Page 23 of The Lies We Leave Behind
23
William
Seattle 2003
I set the leather-bound book of poems down, the braided grass bookmark smooth and pale and fragile between my fingertips.
“I was heading to battle when I got the letter,” I said.
“The letter?” Selene said.
I nodded, remembering the young soldier who had delivered it to me. We were in a makeshift barracks on our way across the country to take up arms in place of the men that had fallen. The city of Metz in France and her many fortresses had proven one of the hardest cities to take back, the Germans in underground bunkers and a central fort with a fifteen-foot reinforced concrete roof, and dozens of tunnels leading to and from it like the unwieldy legs of an octopus.
I was tired. Weary from travel and from keeping up the morale of my men. So when the letter was handed to me, wrinkled and dirty from its own travels, a weight I’d been carrying on my shoulders lifted. Until I read the contents.
“Yeah,” I said. “She sent me a letter. Someone in her family had died. She didn’t say who and I remember being curious. The only people she ever talked about were her aunt and uncle, whom she lived with in New York. She didn’t say if it was one of them. And I knew her parents had died years before. I had no idea who this person was who was so important to her she’d leave her post and go back home. Lots of people lost loved ones while they were overseas fighting or helping, and they didn’t go home. I thought maybe an old boyfriend...? Anyways, I got the letter and of course wrote her back immediately, telling her how sorry I was for her loss and if there was anything I could do, to please tell me. Not that I could do much from the mud in the middle of France.”

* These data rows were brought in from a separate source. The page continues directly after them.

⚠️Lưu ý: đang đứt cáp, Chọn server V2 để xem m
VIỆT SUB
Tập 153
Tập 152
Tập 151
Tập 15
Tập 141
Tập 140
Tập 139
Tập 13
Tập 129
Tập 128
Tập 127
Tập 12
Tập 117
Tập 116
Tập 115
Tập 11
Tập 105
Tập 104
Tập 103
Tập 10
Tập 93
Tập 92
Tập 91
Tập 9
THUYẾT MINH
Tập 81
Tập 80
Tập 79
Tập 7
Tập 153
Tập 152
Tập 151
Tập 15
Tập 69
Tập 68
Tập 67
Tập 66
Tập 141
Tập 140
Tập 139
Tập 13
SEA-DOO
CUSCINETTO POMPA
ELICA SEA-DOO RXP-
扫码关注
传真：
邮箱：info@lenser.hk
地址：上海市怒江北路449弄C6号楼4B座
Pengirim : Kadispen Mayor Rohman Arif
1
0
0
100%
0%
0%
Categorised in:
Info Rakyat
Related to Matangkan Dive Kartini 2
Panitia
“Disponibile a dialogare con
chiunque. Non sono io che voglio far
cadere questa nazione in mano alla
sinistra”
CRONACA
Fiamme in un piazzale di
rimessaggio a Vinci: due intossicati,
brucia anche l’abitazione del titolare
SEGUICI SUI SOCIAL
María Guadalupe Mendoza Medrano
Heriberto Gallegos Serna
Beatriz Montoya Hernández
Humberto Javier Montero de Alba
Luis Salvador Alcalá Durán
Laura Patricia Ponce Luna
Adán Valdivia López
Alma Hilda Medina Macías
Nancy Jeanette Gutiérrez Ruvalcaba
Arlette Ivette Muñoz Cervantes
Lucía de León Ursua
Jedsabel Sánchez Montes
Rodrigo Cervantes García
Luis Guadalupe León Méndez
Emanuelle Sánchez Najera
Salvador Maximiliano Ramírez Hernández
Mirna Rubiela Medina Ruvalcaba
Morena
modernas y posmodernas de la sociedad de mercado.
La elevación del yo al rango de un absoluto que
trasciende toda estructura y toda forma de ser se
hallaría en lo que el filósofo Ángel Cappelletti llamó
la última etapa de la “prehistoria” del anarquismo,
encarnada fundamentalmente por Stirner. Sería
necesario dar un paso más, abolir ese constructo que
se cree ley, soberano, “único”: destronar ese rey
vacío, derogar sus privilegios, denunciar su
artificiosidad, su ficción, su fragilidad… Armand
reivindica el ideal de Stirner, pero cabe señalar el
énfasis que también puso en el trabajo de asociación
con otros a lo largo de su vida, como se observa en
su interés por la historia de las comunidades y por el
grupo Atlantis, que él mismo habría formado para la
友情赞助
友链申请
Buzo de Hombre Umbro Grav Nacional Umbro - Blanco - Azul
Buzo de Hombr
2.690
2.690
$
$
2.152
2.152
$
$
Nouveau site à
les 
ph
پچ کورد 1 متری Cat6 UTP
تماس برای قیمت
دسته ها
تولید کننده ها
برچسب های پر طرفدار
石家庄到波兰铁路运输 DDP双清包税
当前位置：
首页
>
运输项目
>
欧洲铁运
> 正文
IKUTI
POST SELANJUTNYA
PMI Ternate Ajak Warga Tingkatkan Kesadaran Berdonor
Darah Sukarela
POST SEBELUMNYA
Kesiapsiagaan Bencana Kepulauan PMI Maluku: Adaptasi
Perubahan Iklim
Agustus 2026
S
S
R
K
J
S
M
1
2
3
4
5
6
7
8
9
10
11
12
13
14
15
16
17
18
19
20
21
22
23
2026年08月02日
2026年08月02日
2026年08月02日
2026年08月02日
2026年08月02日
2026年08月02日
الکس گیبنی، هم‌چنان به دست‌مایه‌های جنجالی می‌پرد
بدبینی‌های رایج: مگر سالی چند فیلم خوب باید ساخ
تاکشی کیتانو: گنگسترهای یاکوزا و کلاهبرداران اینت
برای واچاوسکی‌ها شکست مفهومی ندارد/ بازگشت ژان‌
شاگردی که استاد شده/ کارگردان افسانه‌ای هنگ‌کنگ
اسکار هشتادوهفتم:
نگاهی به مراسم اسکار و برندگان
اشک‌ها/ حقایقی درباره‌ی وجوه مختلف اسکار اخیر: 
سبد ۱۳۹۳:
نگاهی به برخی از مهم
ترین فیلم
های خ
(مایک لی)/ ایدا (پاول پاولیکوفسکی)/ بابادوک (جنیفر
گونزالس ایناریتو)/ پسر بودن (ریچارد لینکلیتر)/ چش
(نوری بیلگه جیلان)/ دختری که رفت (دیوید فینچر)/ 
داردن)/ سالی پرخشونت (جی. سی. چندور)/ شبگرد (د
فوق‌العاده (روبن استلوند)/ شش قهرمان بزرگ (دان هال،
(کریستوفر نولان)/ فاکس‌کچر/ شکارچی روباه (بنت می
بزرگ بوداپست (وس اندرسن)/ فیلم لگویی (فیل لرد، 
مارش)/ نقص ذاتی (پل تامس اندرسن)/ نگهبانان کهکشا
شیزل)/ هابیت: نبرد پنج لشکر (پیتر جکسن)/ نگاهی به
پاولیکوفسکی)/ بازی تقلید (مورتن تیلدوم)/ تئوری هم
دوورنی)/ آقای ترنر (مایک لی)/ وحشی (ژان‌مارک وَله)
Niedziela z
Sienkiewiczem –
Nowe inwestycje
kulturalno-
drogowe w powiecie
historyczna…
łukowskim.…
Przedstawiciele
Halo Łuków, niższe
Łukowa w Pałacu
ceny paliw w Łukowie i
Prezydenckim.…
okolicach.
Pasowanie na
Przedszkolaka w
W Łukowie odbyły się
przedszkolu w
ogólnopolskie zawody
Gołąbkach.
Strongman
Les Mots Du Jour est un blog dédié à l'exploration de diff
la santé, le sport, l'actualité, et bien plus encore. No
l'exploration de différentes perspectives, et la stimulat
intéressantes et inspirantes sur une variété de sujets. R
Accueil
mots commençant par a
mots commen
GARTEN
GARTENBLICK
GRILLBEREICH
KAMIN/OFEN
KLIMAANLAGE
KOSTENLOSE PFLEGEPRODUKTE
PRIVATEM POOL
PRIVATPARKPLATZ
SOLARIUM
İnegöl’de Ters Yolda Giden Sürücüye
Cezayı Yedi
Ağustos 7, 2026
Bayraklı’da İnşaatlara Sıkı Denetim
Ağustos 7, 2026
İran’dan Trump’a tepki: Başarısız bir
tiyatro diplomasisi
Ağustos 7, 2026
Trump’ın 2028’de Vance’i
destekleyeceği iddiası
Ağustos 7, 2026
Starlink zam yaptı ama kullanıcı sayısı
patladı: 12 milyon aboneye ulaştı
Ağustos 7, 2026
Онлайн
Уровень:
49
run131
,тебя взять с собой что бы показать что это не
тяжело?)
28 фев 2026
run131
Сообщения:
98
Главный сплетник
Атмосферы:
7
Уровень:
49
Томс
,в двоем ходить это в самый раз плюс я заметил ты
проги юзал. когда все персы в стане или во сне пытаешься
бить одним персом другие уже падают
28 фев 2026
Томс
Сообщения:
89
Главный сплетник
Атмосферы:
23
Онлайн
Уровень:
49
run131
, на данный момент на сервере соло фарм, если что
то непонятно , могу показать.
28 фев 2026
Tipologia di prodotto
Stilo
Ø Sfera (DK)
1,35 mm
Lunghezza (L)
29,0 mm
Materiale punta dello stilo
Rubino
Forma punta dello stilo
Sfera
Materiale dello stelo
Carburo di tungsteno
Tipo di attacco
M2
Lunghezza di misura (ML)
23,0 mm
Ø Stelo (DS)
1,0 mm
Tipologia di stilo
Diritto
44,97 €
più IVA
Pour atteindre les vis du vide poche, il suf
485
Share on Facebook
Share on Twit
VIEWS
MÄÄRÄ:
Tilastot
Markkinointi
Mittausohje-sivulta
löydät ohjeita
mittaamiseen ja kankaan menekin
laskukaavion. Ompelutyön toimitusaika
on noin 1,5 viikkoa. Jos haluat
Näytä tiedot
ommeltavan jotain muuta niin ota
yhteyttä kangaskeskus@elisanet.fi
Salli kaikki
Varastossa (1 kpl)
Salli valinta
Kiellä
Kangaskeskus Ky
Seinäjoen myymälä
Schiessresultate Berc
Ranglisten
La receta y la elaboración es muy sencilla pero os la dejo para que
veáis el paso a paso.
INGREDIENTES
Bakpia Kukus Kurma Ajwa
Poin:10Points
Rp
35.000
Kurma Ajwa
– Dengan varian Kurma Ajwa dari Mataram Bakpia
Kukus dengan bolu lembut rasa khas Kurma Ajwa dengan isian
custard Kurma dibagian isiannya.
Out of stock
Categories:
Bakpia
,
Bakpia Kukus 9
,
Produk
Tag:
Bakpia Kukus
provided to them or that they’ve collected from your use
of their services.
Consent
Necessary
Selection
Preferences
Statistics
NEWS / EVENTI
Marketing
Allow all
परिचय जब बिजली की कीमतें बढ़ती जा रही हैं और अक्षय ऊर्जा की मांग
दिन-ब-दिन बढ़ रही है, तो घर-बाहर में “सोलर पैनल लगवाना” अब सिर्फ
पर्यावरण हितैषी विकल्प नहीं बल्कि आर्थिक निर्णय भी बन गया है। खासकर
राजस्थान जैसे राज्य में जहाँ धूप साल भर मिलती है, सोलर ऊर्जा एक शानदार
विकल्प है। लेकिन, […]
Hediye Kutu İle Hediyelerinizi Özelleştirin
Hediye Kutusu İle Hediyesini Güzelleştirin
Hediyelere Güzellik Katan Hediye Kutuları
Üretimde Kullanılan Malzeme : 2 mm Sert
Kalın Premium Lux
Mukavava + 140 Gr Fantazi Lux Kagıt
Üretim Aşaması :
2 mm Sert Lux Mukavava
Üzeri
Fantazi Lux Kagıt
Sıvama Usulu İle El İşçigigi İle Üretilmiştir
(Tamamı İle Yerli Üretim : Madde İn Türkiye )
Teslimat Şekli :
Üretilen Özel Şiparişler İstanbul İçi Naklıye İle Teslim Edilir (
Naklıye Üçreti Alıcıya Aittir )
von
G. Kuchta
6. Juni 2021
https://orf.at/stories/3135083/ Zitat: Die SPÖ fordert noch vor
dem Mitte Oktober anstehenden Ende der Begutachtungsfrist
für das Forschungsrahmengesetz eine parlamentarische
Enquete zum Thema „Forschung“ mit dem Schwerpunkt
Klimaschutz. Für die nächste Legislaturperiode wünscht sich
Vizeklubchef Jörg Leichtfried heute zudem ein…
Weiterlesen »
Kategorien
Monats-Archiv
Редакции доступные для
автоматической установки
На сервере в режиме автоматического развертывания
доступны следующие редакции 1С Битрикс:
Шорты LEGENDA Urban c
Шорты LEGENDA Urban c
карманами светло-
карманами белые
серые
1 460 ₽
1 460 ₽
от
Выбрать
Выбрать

I looked out at the water then, remembering that next month. How depleting the battle at Metz had been. The numbers we’d lost. The fear when communication and equipment failed. The desperation as we waited for more men, more weapons, and more food, our rations barely getting us through.
So many nights I’d wake from hunger, only to hear those around me suffering the same fate and shivering in the cold and damp, rain gear, like everything at that time, in short supply.
“War is strange, you know?” I said aloud. I turned to look at Selene, my eyes lingering on her features, looking for something I didn’t want to name, but not finding it regardless. And yet there was something. Not now, but when she smiled. And those eyes...
“Strange how?” she asked.
“Oh.” I waved a hand, laughing at myself a little. She hadn’t come here to listen to an old man wax poetic about the tolls of war.
“Tell me,” she said and my heart hitched inside my chest. There it was. Something in her voice. A timbre I knew I’d heard before.
I shook my head, trying to shake it loose from me. I was imagining it. Wanting to believe something wouldn’t make it so.
“You’re kind to listen to an old man’s ramblings,” I said.
“I love history. Love what it can teach us, if only we pay attention. Which so many of my generation do not.” She smiled and I peered at the way her lips lifted on either side before returning to the conversation.
“I was just thinking of that battle. Something I haven’t done in ages. Like most people who fought in the war, or any war for that matter, whether it be with weapons or some other kind of trauma, we don’t like to talk about it. Reminiscing is painful. Internal scars threatening to tear and break open...” I laughed then. “Can you tell I was married to a writer for years?”
She tapped the stack of letters on the table.
“I think you have always been something of a writer yourself, William. Credit where credit is due?”
“Perhaps.” I shrugged and went on. “Metz. I’d fought before then. And I fought after. But the letter from Kate sat strange with me. It was too bright. Not that she wasn’t often bright in her messages to me. But it felt forced. She listed so many memories we’d made together. And that worried me. It was as if she expected something bad to happen.”
“To you?”
“That’s what I assumed at the time. But then...”
I took a long drink of my beer, rubbing the braid of grass between my fingers once more, my gaze resting on the book of poetry.
“But then what?” she asked.
“But then one after another, my letters to her went unanswered.” I met her eyes across the table, my own burning with emotion at the memory. “I never heard from her again.”
Her breath was soft, her chest rising and falling as she watched me. After a moment, she gave me a small smile and nodded.
“I think I may know why,” she said, and pulled out another book.